# WHAT IS NEEDED
Starting at the line below that contains "キャンプ場の虫除け対策で最も効果のある6", print each line through the end of the records exactly as it appears.

Collected data:
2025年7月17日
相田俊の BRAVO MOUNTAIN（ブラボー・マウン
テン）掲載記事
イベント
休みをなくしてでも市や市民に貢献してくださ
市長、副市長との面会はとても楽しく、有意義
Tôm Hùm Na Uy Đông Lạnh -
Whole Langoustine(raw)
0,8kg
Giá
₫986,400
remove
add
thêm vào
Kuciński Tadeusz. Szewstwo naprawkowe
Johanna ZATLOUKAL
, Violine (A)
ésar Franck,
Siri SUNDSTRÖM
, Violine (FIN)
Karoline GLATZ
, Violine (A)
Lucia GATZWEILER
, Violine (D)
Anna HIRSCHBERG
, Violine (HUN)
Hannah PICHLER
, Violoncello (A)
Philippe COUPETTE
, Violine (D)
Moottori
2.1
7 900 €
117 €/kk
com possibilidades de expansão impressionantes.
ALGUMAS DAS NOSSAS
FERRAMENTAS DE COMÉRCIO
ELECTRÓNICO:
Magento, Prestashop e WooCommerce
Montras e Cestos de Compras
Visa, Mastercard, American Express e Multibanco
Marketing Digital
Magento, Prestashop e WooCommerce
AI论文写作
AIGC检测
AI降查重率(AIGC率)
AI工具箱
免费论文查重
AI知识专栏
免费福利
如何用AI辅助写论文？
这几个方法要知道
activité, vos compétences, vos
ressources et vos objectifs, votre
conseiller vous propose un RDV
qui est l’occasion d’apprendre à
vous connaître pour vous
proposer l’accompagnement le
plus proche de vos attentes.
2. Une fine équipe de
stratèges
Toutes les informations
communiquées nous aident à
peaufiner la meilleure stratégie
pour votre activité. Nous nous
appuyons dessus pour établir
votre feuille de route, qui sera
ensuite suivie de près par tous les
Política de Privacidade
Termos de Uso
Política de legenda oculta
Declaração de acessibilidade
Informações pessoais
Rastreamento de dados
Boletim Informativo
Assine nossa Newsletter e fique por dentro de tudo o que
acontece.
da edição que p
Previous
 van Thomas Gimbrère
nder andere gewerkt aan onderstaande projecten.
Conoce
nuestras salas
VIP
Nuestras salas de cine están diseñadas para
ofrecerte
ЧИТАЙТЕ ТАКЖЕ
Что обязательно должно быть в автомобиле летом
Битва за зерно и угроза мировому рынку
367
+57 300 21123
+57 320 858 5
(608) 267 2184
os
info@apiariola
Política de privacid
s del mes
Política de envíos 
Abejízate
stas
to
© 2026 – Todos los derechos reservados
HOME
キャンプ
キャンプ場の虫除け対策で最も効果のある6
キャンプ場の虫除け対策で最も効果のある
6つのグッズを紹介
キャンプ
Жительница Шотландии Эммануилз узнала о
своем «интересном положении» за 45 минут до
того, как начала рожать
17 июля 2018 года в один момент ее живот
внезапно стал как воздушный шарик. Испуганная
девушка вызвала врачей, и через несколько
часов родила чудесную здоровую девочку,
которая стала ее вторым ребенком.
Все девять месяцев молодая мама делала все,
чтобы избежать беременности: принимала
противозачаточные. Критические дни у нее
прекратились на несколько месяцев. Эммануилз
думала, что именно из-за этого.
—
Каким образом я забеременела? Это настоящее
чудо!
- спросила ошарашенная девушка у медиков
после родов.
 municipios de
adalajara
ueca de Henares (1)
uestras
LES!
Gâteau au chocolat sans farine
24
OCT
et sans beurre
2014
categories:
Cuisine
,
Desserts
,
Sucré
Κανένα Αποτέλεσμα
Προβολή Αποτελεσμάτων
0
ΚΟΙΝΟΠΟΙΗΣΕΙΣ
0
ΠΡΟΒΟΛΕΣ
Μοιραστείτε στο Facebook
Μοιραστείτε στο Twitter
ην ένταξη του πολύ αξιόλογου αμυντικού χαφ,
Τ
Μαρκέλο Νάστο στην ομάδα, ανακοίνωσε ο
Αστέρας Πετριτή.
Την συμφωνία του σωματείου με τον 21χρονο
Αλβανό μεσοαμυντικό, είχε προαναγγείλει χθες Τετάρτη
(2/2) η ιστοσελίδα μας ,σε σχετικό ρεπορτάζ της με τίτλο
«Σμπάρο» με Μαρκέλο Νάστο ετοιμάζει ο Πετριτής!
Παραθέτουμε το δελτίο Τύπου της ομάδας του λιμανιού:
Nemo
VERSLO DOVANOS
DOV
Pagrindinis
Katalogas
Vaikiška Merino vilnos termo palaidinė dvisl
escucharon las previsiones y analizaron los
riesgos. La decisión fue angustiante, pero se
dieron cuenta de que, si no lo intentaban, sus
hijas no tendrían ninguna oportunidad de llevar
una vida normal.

# RESPONSE TO THIS TASK
キャンプ場の虫除け対策で最も効果のある6
キャンプ場の虫除け対策で最も効果のある
6つのグッズを紹介
キャンプ
Жительница Шотландии Эммануилз узнала о
своем «интересном положении» за 45 минут до
того, как начала рожать
17 июля 2018 года в один момент ее живот
внезапно стал как воздушный шарик. Испуганная
девушка вызвала врачей, и через несколько
часов родила чудесную здоровую девочку,
которая стала ее вторым ребенком.
Все девять месяцев молодая мама делала все,
чтобы избежать беременности: принимала
противозачаточные. Критические дни у нее
прекратились на несколько месяцев. Эммануилз
думала, что именно из-за этого.
—
Каким образом я забеременела? Это настоящее
чудо!
- спросила ошарашенная девушка у медиков
после родов.
 municipios de
adalajara
ueca de Henares (1)
uestras
LES!
Gâteau au chocolat sans farine
24
OCT
et sans beurre
2014
categories:
Cuisine
,
Desserts
,
Sucré
Κανένα Αποτέλεσμα
Προβολή Αποτελεσμάτων
0
ΚΟΙΝΟΠΟΙΗΣΕΙΣ
0
ΠΡΟΒΟΛΕΣ
Μοιραστείτε στο Facebook
Μοιραστείτε στο Twitter
ην ένταξη του πολύ αξιόλογου αμυντικού χαφ,
Τ
Μαρκέλο Νάστο στην ομάδα, ανακοίνωσε ο
Αστέρας Πετριτή.
Την συμφωνία του σωματείου με τον 21χρονο
Αλβανό μεσοαμυντικό, είχε προαναγγείλει χθες Τετάρτη
(2/2) η ιστοσελίδα μας ,σε σχετικό ρεπορτάζ της με τίτλο
«Σμπάρο» με Μαρκέλο Νάστο ετοιμάζει ο Πετριτής!
Παραθέτουμε το δελτίο Τύπου της ομάδας του λιμανιού:
Nemo
VERSLO DOVANOS
DOV
Pagrindinis
Katalogas
Vaikiška Merino vilnos termo palaidinė dvisl
escucharon las previsiones y analizaron los
riesgos. La decisión fue angustiante, pero se
dieron cuenta de que, si no lo intentaban, sus
hijas no tendrían ninguna oportunidad de llevar
una vida normal.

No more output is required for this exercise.